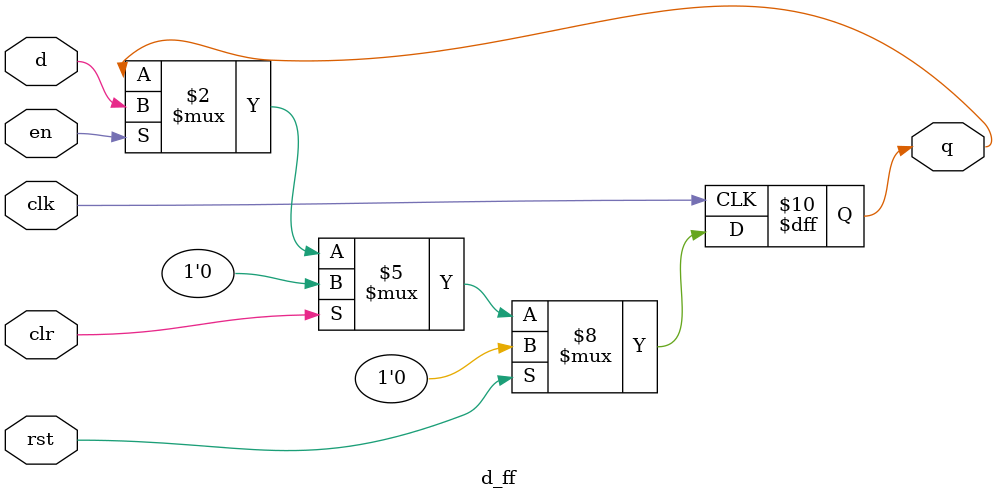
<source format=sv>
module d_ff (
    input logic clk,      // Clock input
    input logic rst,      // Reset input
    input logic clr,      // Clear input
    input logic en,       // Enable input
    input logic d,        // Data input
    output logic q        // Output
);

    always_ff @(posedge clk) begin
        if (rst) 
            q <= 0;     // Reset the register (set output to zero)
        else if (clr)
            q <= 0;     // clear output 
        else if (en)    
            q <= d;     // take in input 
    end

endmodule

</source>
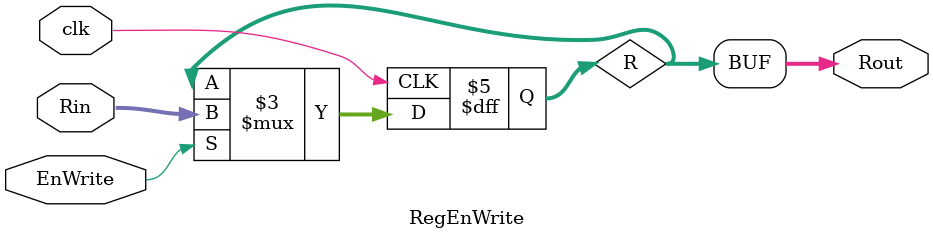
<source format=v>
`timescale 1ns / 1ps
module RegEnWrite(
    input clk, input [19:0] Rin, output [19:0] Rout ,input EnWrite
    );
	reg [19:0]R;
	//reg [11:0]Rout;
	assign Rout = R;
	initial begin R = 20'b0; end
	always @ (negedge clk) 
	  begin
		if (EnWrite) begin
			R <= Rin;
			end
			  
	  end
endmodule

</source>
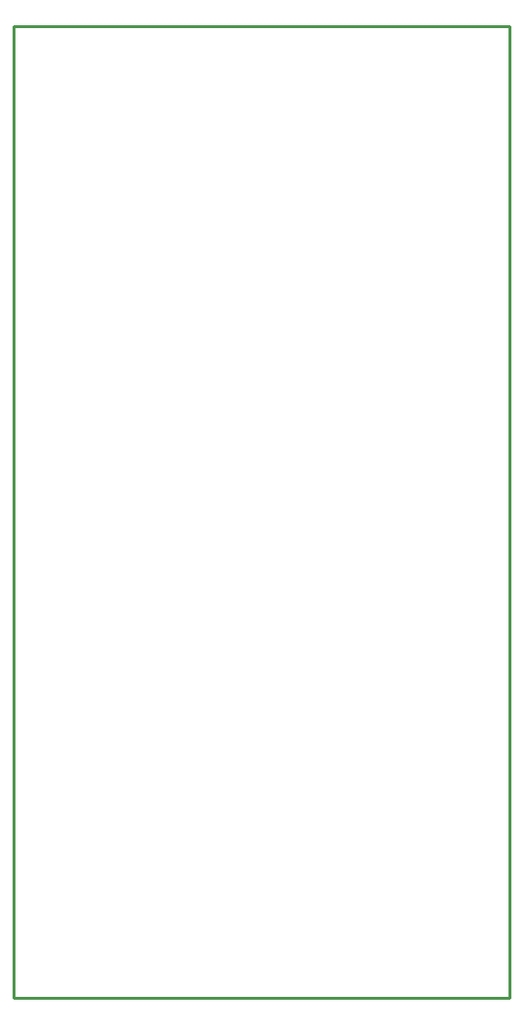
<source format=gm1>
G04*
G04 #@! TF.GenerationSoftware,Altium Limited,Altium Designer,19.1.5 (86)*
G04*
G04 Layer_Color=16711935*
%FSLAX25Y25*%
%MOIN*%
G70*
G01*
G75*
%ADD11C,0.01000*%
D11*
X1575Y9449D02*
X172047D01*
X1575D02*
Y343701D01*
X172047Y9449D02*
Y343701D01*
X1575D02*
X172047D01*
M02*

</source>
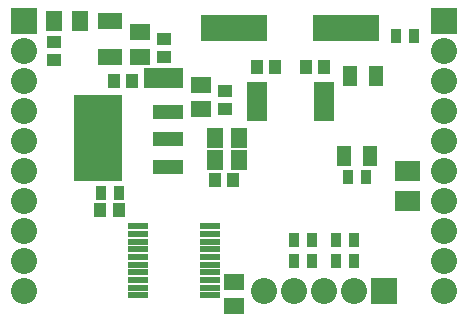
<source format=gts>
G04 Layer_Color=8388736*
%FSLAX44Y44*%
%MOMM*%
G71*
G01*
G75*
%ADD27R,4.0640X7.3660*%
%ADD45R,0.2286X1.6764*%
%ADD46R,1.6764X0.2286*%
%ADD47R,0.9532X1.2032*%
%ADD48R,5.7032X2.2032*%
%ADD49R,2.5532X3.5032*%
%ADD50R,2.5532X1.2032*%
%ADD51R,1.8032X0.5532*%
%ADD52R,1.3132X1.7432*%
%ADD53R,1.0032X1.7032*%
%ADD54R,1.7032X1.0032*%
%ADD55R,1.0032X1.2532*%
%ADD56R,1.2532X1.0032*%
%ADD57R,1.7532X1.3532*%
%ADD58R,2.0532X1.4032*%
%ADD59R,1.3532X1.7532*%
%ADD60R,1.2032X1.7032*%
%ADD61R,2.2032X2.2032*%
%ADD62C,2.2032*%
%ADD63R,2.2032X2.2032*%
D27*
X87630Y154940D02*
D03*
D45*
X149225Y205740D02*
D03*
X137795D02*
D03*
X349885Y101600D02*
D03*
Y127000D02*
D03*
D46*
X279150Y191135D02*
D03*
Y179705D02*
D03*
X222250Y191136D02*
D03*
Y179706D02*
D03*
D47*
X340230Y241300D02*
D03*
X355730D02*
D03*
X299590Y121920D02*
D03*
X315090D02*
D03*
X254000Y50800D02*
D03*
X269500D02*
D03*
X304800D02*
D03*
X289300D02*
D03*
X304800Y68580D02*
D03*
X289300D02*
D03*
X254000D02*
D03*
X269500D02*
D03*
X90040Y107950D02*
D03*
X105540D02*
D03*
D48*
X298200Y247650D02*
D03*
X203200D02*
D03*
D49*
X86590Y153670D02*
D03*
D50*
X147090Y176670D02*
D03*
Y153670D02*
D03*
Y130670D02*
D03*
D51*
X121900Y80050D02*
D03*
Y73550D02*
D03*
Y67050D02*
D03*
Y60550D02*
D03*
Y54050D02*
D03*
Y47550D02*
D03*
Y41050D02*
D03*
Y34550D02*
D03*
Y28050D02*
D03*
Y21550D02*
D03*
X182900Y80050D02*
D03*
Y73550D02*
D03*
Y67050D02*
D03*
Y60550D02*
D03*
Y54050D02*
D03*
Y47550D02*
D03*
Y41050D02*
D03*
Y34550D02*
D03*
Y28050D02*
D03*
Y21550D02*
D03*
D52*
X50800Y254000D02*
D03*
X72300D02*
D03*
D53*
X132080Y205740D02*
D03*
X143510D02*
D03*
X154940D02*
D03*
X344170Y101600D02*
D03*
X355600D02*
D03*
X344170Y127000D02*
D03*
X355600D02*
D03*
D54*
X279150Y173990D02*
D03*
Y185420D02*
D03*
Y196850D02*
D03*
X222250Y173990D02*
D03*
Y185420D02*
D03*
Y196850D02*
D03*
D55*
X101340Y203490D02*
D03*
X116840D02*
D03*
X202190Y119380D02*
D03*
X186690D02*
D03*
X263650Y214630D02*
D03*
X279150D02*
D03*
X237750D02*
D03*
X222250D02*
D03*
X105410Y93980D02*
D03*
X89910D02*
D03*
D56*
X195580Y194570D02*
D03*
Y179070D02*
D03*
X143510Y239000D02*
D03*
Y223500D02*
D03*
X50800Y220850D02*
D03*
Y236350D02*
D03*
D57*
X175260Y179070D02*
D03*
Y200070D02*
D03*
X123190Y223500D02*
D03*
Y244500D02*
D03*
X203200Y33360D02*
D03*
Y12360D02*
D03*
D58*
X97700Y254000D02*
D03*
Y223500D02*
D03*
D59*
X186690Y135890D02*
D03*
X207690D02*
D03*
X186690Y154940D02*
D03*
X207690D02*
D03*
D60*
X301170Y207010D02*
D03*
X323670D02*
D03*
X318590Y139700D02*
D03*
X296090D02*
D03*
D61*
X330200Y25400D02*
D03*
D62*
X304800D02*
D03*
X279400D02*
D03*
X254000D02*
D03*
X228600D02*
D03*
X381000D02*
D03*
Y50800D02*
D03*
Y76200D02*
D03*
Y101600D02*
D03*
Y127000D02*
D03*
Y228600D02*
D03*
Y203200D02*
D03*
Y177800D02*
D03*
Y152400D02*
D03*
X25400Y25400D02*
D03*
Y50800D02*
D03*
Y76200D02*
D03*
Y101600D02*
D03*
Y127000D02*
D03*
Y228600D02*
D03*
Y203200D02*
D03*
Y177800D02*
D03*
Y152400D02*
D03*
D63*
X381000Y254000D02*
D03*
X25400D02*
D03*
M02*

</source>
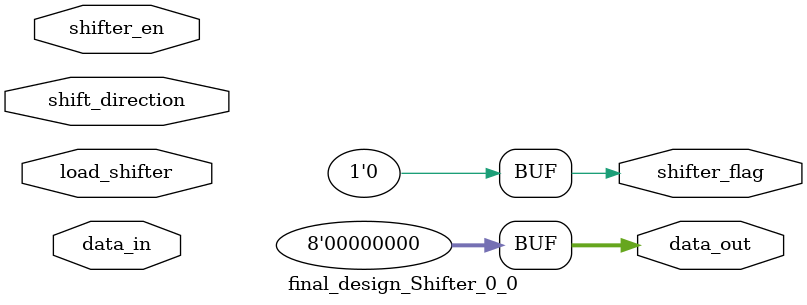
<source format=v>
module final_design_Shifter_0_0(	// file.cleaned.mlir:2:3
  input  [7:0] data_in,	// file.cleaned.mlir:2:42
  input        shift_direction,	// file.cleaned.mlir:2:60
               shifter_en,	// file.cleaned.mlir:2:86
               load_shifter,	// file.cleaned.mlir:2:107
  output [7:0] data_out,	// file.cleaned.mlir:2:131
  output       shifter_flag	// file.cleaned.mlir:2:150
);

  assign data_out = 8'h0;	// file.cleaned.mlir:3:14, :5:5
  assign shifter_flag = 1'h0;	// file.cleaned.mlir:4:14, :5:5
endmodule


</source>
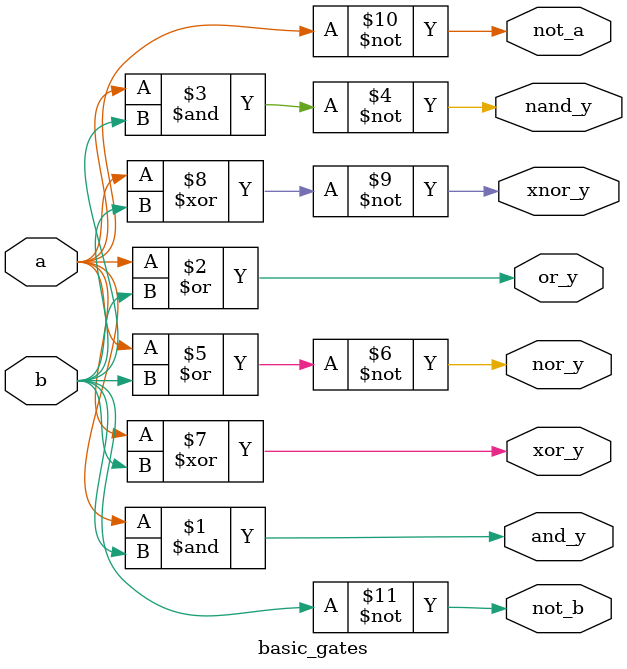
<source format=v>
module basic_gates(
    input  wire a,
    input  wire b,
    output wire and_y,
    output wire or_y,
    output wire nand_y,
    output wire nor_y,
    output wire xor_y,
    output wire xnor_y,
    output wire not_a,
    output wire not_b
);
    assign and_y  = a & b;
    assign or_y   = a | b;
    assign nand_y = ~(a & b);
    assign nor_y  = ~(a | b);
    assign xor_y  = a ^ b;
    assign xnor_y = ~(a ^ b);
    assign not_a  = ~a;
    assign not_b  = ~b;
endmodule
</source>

-*-

PROBLEM TO SOLVE:
Check each line of the records for the word "input" and extract those that contain it.

RESPONSE:
    input logic clk,      // Clock input
    input logic rst,      // Reset input
    input logic clr,      // Clear input
    input logic en,       // Enable input
    input logic d,        // Data input
            q <= d;     // take in input 
    input clk, input [19:0] Rin, output [19:0] Rout ,input EnWrite
  input  [7:0] data_in,	// file.cleaned.mlir:2:42
  input        shift_direction,	// file.cleaned.mlir:2:60
    input  wire a,
    input  wire b,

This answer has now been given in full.